[MATERIAL TO PROCESS Boundary: Start]

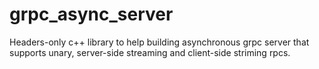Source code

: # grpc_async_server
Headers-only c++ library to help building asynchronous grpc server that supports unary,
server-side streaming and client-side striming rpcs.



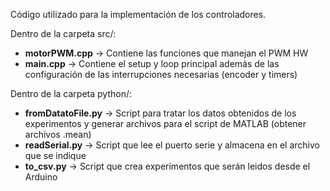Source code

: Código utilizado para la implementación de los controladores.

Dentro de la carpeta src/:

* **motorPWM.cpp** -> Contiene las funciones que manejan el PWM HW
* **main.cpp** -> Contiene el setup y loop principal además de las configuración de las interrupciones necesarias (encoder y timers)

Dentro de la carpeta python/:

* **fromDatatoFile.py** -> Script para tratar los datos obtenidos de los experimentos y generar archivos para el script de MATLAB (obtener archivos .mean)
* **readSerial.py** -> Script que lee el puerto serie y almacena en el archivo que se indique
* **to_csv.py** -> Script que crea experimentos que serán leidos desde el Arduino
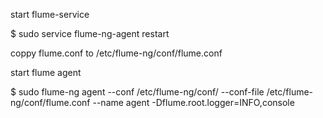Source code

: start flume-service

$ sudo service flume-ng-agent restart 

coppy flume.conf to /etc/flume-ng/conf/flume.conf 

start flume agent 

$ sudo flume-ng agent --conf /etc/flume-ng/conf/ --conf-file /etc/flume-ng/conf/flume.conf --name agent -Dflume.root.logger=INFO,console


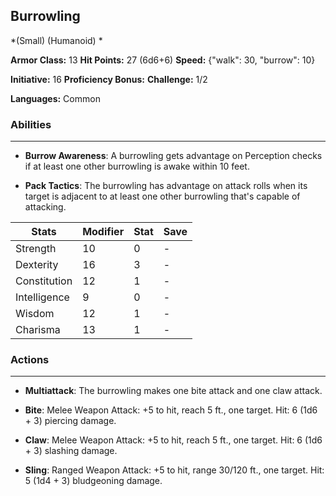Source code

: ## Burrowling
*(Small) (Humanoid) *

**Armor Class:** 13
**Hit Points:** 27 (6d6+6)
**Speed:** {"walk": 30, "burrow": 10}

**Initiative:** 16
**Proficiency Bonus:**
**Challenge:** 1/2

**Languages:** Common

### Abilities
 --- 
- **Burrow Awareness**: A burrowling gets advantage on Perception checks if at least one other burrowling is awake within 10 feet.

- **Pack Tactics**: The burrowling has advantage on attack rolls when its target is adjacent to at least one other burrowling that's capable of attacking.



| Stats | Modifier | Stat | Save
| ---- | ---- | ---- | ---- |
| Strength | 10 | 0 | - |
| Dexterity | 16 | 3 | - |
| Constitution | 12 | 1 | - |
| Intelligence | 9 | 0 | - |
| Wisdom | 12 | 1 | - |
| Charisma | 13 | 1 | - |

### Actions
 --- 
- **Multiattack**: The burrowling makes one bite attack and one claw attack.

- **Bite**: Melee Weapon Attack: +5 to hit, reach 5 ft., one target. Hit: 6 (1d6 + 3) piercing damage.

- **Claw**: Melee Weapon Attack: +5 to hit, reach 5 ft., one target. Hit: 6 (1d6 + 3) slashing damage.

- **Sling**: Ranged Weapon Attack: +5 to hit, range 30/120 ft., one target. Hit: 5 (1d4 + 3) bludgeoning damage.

[MATERIAL TO PROCESS Boundary: End]

Which lines of the records contain the string "least", matching case? Return each of those lines in full.

- **Burrow Awareness**: A burrowling gets advantage on Perception checks if at least one other burrowling is awake within 10 feet.
- **Pack Tactics**: The burrowling has advantage on attack rolls when its target is adjacent to at least one other burrowling that's capable of attacking.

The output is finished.